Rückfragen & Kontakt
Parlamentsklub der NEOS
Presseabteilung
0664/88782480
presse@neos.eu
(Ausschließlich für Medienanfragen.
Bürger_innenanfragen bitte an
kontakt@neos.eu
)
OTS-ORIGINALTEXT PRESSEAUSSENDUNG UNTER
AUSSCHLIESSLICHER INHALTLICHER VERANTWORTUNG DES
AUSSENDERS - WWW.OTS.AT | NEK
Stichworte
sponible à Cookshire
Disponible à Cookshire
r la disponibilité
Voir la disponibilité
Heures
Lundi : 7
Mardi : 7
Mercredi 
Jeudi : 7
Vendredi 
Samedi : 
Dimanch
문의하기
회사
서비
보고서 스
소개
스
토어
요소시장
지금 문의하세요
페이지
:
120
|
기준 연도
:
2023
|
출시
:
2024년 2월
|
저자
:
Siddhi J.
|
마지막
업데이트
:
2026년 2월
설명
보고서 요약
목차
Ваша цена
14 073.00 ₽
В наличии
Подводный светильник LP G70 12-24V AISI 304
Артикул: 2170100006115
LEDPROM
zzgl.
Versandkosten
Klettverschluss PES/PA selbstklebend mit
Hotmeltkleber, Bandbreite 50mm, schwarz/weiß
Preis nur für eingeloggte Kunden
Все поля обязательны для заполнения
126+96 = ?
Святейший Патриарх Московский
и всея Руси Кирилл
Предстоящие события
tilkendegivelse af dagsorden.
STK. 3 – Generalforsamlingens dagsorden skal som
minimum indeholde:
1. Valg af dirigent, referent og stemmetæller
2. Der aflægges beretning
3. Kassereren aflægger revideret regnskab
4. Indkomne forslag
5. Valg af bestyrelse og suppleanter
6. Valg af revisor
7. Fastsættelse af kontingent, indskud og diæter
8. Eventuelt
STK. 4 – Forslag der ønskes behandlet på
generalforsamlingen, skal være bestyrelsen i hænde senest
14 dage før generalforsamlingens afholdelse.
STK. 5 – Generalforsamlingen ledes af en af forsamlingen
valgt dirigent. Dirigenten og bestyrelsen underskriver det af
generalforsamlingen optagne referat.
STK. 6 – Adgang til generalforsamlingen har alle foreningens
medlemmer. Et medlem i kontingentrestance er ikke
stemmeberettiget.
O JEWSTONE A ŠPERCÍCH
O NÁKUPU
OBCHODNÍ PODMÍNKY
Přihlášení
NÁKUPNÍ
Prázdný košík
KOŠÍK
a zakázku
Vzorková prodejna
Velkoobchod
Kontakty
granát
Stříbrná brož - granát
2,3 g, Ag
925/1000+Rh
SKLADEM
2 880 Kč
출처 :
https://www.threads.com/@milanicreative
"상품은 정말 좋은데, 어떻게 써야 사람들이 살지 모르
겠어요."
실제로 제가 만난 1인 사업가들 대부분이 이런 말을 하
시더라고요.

·····

Required work
Count the lines above that contain the string "skal", with case counting, and reply with the number alone.

Task answer
2